Till now, Section 6 of the Foreign Exchange Management Act (Fema) granted powers to the RBI to regulate, restrict or prohibit capital account transactions, in consultation with the Central government. Under this, the RBI had  formulated various regulations to regulate capital account transactions, including the foreign exchange management.
 
However, the Finance Bill passed by Parliament shifted the power to regulate non-debt capital account transactions from RBI to the Centre. It has limited the power of RBI to only capital account transactions involving debt instruments.
 
The Bill has also deleted Section 6 (3), which empowered the RBI to prohibit, restrict or regulate transfer or issue of any foreign security by a person resident in India or person resident outside India. It also empowered RBI to regulate transfer of immovable property outside India and buy or transfer of immovable property in India. 
 
Moreover, it will be the Central government which will now define what is the debt instrument. It is expected that the move will lead to simplification and acceleration to approvals for deals that are not debt financed. 

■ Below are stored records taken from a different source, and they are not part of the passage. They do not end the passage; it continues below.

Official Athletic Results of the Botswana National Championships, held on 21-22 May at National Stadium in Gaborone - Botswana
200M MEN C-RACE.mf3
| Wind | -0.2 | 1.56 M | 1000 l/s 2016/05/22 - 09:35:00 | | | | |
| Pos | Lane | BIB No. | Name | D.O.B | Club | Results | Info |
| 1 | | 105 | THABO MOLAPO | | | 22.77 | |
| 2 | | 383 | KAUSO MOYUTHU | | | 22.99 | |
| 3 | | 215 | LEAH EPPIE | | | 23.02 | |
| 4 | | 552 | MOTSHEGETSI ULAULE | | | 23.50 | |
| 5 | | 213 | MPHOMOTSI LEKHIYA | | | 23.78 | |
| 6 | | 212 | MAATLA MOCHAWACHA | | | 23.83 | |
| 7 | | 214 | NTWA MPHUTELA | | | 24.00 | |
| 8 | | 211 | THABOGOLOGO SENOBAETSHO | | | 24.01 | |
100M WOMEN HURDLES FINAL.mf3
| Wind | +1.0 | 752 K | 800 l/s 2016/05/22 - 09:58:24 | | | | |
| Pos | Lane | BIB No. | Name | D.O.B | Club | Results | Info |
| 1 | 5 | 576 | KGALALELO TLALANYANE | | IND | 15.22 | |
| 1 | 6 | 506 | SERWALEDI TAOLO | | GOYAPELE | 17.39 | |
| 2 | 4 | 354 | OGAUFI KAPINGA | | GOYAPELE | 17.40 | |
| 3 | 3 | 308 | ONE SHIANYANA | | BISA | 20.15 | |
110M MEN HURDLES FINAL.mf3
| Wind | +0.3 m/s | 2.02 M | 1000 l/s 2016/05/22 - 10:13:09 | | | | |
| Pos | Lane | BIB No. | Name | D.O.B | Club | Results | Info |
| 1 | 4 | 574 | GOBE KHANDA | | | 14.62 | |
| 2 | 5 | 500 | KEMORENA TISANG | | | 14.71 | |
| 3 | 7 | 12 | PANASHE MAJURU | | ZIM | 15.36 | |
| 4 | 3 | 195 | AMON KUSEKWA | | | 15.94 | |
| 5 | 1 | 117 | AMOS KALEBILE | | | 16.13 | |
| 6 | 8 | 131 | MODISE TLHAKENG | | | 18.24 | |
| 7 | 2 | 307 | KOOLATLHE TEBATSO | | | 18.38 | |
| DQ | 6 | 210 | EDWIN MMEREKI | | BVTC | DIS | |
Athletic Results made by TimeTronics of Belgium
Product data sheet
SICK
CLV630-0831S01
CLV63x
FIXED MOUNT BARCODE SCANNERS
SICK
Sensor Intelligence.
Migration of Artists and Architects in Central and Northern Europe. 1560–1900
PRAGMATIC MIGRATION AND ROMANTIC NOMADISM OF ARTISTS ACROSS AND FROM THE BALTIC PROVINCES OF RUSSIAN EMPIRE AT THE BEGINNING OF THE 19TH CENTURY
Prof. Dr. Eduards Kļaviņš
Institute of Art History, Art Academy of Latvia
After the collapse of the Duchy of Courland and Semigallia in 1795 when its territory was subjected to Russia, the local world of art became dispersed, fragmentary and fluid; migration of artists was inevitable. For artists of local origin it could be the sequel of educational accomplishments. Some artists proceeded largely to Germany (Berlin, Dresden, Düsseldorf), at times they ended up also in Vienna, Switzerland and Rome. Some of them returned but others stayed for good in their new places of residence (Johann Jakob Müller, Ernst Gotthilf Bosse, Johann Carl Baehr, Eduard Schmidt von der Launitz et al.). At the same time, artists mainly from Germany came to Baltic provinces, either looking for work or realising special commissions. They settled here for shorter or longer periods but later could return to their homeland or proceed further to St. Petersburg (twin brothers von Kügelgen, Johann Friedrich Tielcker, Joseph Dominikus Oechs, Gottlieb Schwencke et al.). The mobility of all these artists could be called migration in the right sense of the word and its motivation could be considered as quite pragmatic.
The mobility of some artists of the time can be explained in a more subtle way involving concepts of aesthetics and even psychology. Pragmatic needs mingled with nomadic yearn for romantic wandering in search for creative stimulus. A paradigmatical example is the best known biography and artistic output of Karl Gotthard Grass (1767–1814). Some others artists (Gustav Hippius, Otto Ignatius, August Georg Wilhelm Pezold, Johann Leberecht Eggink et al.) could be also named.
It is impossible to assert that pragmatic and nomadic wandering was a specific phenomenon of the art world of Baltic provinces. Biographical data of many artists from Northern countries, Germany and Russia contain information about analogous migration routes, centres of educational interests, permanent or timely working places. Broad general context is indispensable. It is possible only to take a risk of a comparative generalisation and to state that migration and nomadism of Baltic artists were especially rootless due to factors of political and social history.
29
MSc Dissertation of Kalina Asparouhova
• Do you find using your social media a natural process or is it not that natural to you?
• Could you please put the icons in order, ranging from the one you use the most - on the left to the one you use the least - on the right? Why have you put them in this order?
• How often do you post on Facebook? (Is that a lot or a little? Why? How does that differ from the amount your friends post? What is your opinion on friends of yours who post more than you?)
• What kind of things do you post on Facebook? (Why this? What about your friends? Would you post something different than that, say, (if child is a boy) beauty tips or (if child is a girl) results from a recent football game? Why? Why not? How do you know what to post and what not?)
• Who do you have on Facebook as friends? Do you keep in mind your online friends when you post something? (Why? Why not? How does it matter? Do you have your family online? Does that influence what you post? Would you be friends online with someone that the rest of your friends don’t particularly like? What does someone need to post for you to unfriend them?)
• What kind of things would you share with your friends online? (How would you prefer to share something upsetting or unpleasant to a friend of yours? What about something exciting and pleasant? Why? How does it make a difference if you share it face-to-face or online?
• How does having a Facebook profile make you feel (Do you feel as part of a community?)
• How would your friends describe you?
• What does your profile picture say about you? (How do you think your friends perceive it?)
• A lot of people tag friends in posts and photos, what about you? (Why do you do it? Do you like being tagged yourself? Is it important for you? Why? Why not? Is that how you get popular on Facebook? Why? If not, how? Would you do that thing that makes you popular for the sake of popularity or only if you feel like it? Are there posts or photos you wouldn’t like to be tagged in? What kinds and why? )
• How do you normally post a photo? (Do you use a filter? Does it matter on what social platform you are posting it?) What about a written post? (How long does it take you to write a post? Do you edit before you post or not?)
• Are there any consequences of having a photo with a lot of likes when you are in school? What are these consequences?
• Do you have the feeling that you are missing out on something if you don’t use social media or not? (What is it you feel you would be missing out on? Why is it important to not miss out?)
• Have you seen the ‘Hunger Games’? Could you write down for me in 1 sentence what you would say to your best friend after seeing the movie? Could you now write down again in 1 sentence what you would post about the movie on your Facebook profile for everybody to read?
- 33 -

The finance ministry will soon notify rules to implement the new mechanism. The move is likely to improve ease of doing business as the investors will not have to go to multiple regulators for approvals.
 
The measure is considered to be part of the government’s plans to make India an attractive destination for the FDI. It has liberalised FDI in number of sectors including defence, insurance and pension. 
At present, the Indian currency is convertible only on current account, though some capital account transactions are also permitted. Full capital account convertibility means no restrictions on cross border movement of currency.
 
However, a senior RBI official said that it would be difficult to maintain capital controls for a long period of time as the Indian economy has become global. “Greater opening of capital account is inescapable as the Indian economy grows further and becomes global in dimension,” RBI executive director G. Padmanabhan said.
 
“So, India needs to continue moving towards full capital account convertibility. There is simply no escape from it. It is a moot question as to how fast the movement should be.”
“That will depend on how fast we can meet the most important preconditions like fiscal consolidation, inflation control, low level of bad debts, etc,” he said.